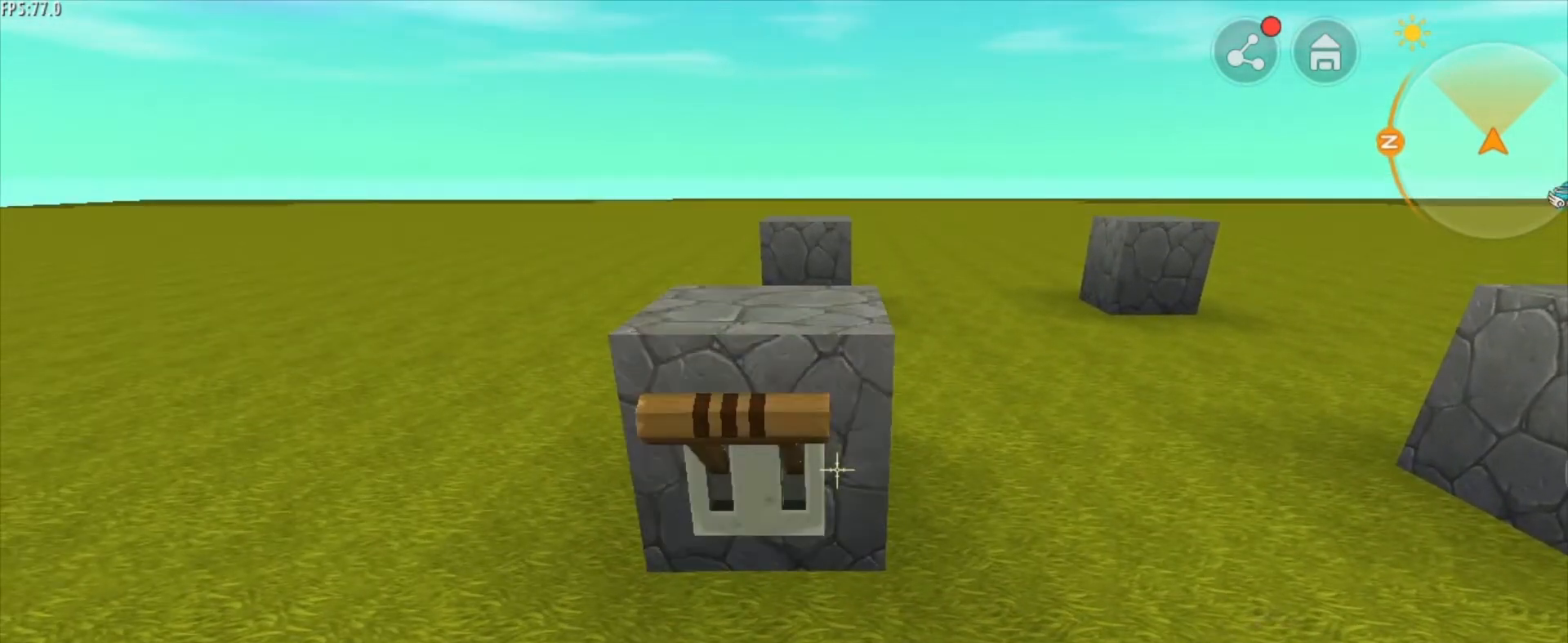
{"keys": ["a", "w"], "mouse": [], "mouse_move": "still", "events": [[208, "a", "down"], [208, "w", "down"]]}
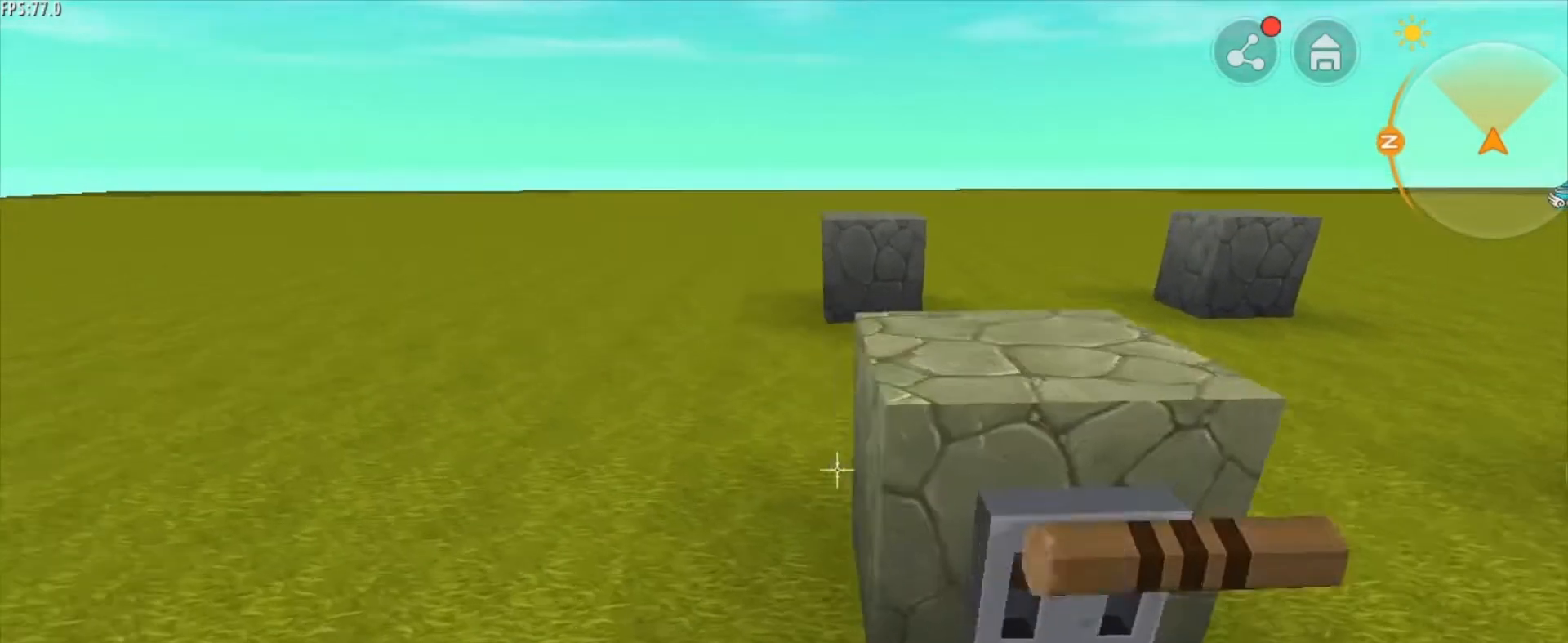
{"keys": ["a", "w"], "mouse": [], "mouse_move": "still", "events": []}
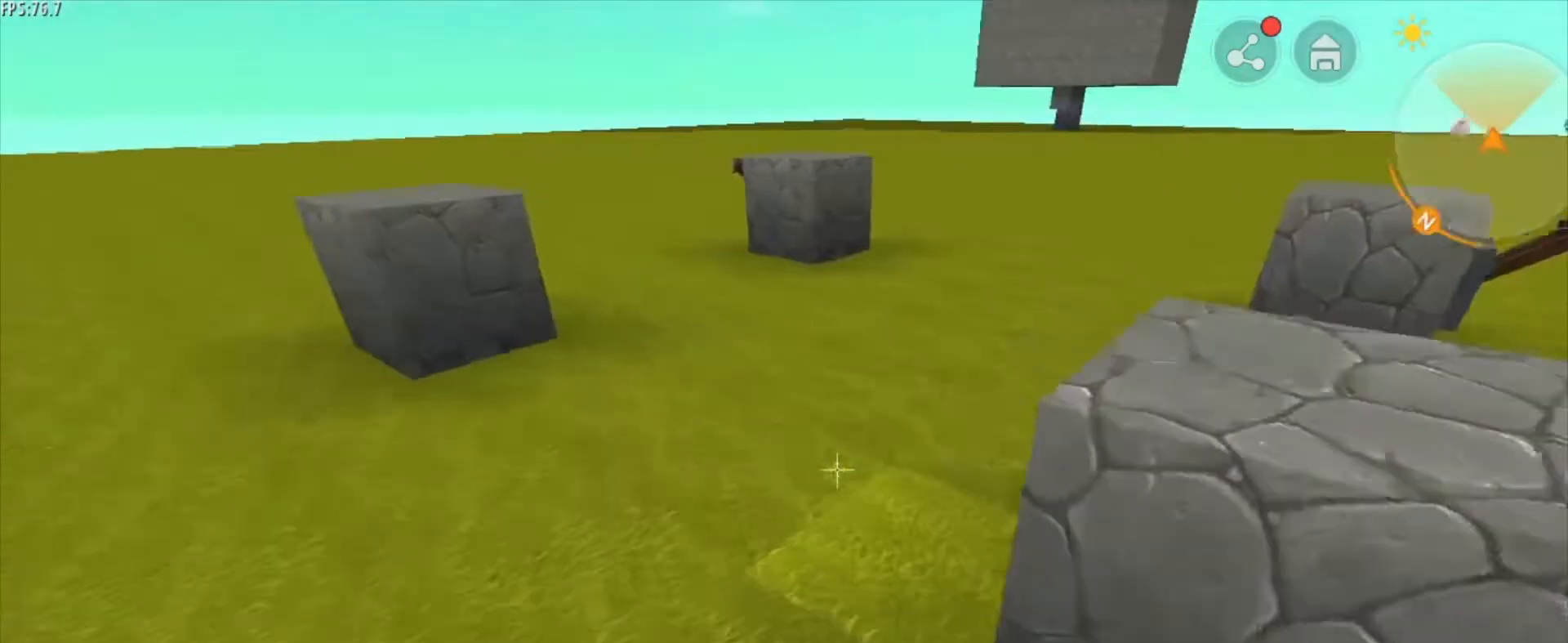
{"keys": [], "mouse": [], "mouse_move": "still", "events": [[459, "a", "up"], [459, "w", "up"]]}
########################################
(About this exercise): Print all of the material exactly. Omit pictures.

(Result for this task):
{"keys": ["a", "w"], "mouse": [], "mouse_move": "still", "events": [[208, "a", "down"], [208, "w", "down"]]}
{"keys": ["a", "w"], "mouse": [], "mouse_move": "still", "events": []}
{"keys": [], "mouse": [], "mouse_move": "still", "events": [[459, "a", "up"], [459, "w", "up"]]}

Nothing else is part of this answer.